Extracted page text data
_ _ _ _ _ _ _

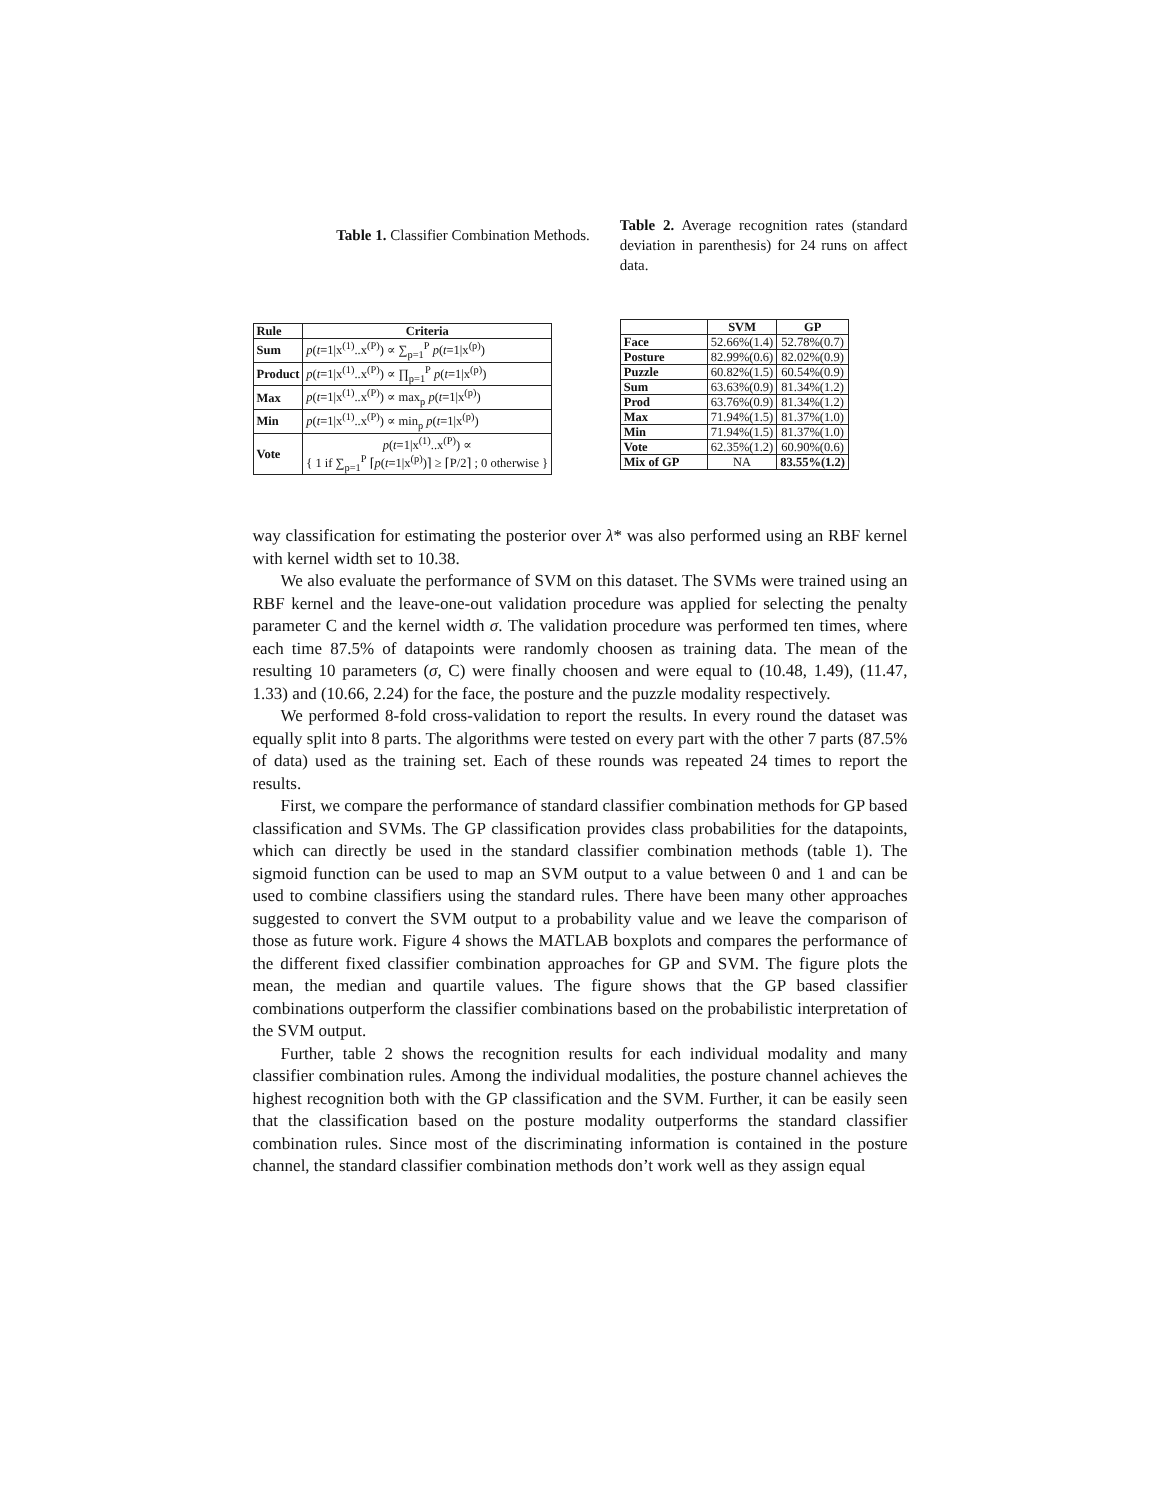Table 1. Classifier Combination Methods.
| Rule | Criteria |
| --- | --- |
| Sum | p ( t =1/x<sup>(1)</sup>..x<sup>(P)</sup>) ∝ ∑<sub>p=1</sub><sup>P</sup> p ( t =1/x<sup>(p)</sup>) |
| Product | p ( t =1/x<sup>(1)</sup>..x<sup>(P)</sup>) ∝ ∏<sub>p=1</sub><sup>P</sup> p ( t =1/x<sup>(p)</sup>) |
| Max | p ( t =1/x<sup>(1)</sup>..x<sup>(P)</sup>) ∝ max<sub>p</sub> p ( t =1/x<sup>(p)</sup>) |
| Min | p ( t =1/x<sup>(1)</sup>..x<sup>(P)</sup>) ∝ min<sub>p</sub> p ( t =1/x<sup>(p)</sup>) |
| Vote | p ( t =1/x<sup>(1)</sup>..x<sup>(P)</sup>) ∝ { 1 if ∑<sub>p=1</sub><sup>P</sup> ⌈ p ( t =1/x<sup>(p)</sup>)⌉ ≥ ⌈P/2⌉ ; 0 otherwise } |
Table 2. Average recognition rates (standard deviation in parenthesis) for 24 runs on affect data.
| | SVM | GP |
| --- | --- | --- |
| Face | 52.66%(1.4) | 52.78%(0.7) |
| Posture | 82.99%(0.6) | 82.02%(0.9) |
| Puzzle | 60.82%(1.5) | 60.54%(0.9) |
| Sum | 63.63%(0.9) | 81.34%(1.2) |
| Prod | 63.76%(0.9) | 81.34%(1.2) |
| Max | 71.94%(1.5) | 81.37%(1.0) |
| Min | 71.94%(1.5) | 81.37%(1.0) |
| Vote | 62.35%(1.2) | 60.90%(0.6) |
| Mix of GP | NA | 83.55%(1.2) |
way classification for estimating the posterior over λ* was also performed using an RBF kernel with kernel width set to 10.38.
We also evaluate the performance of SVM on this dataset. The SVMs were trained using an RBF kernel and the leave-one-out validation procedure was applied for selecting the penalty parameter C and the kernel width σ. The validation procedure was performed ten times, where each time 87.5% of datapoints were randomly choosen as training data. The mean of the resulting 10 parameters (σ, C) were finally choosen and were equal to (10.48, 1.49), (11.47, 1.33) and (10.66, 2.24) for the face, the posture and the puzzle modality respectively.
We performed 8-fold cross-validation to report the results. In every round the dataset was equally split into 8 parts. The algorithms were tested on every part with the other 7 parts (87.5% of data) used as the training set. Each of these rounds was repeated 24 times to report the results.
First, we compare the performance of standard classifier combination methods for GP based classification and SVMs. The GP classification provides class probabilities for the datapoints, which can directly be used in the standard classifier combination methods (table 1). The sigmoid function can be used to map an SVM output to a value between 0 and 1 and can be used to combine classifiers using the standard rules. There have been many other approaches suggested to convert the SVM output to a probability value and we leave the comparison of those as future work. Figure 4 shows the MATLAB boxplots and compares the performance of the different fixed classifier combination approaches for GP and SVM. The figure plots the mean, the median and quartile values. The figure shows that the GP based classifier combinations outperform the classifier combinations based on the probabilistic interpretation of the SVM output.
Further, table 2 shows the recognition results for each individual modality and many classifier combination rules. Among the individual modalities, the posture channel achieves the highest recognition both with the GP classification and the SVM. Further, it can be easily seen that the classification based on the posture modality outperforms the standard classifier combination rules. Since most of the discriminating information is contained in the posture channel, the standard classifier combination methods don’t work well as they assign equal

_ _ _ _ _ _ _

ABOUT THIS EXERCISE. The expected result is the data above in exact form, free of pictures.

SOLUTION TO THIS TASK.
Table 1. Classifier Combination Methods.
| Rule | Criteria |
| --- | --- |
| Sum | p ( t =1/x<sup>(1)</sup>..x<sup>(P)</sup>) ∝ ∑<sub>p=1</sub><sup>P</sup> p ( t =1/x<sup>(p)</sup>) |
| Product | p ( t =1/x<sup>(1)</sup>..x<sup>(P)</sup>) ∝ ∏<sub>p=1</sub><sup>P</sup> p ( t =1/x<sup>(p)</sup>) |
| Max | p ( t =1/x<sup>(1)</sup>..x<sup>(P)</sup>) ∝ max<sub>p</sub> p ( t =1/x<sup>(p)</sup>) |
| Min | p ( t =1/x<sup>(1)</sup>..x<sup>(P)</sup>) ∝ min<sub>p</sub> p ( t =1/x<sup>(p)</sup>) |
| Vote | p ( t =1/x<sup>(1)</sup>..x<sup>(P)</sup>) ∝ { 1 if ∑<sub>p=1</sub><sup>P</sup> ⌈ p ( t =1/x<sup>(p)</sup>)⌉ ≥ ⌈P/2⌉ ; 0 otherwise } |
Table 2. Average recognition rates (standard deviation in parenthesis) for 24 runs on affect data.
| | SVM | GP |
| --- | --- | --- |
| Face | 52.66%(1.4) | 52.78%(0.7) |
| Posture | 82.99%(0.6) | 82.02%(0.9) |
| Puzzle | 60.82%(1.5) | 60.54%(0.9) |
| Sum | 63.63%(0.9) | 81.34%(1.2) |
| Prod | 63.76%(0.9) | 81.34%(1.2) |
| Max | 71.94%(1.5) | 81.37%(1.0) |
| Min | 71.94%(1.5) | 81.37%(1.0) |
| Vote | 62.35%(1.2) | 60.90%(0.6) |
| Mix of GP | NA | 83.55%(1.2) |
way classification for estimating the posterior over λ* was also performed using an RBF kernel with kernel width set to 10.38.
We also evaluate the performance of SVM on this dataset. The SVMs were trained using an RBF kernel and the leave-one-out validation procedure was applied for selecting the penalty parameter C and the kernel width σ. The validation procedure was performed ten times, where each time 87.5% of datapoints were randomly choosen as training data. The mean of the resulting 10 parameters (σ, C) were finally choosen and were equal to (10.48, 1.49), (11.47, 1.33) and (10.66, 2.24) for the face, the posture and the puzzle modality respectively.
We performed 8-fold cross-validation to report the results. In every round the dataset was equally split into 8 parts. The algorithms were tested on every part with the other 7 parts (87.5% of data) used as the training set. Each of these rounds was repeated 24 times to report the results.
First, we compare the performance of standard classifier combination methods for GP based classification and SVMs. The GP classification provides class probabilities for the datapoints, which can directly be used in the standard classifier combination methods (table 1). The sigmoid function can be used to map an SVM output to a value between 0 and 1 and can be used to combine classifiers using the standard rules. There have been many other approaches suggested to convert the SVM output to a probability value and we leave the comparison of those as future work. Figure 4 shows the MATLAB boxplots and compares the performance of the different fixed classifier combination approaches for GP and SVM. The figure plots the mean, the median and quartile values. The figure shows that the GP based classifier combinations outperform the classifier combinations based on the probabilistic interpretation of the SVM output.
Further, table 2 shows the recognition results for each individual modality and many classifier combination rules. Among the individual modalities, the posture channel achieves the highest recognition both with the GP classification and the SVM. Further, it can be easily seen that the classification based on the posture modality outperforms the standard classifier combination rules. Since most of the discriminating information is contained in the posture channel, the standard classifier combination methods don’t work well as they assign equal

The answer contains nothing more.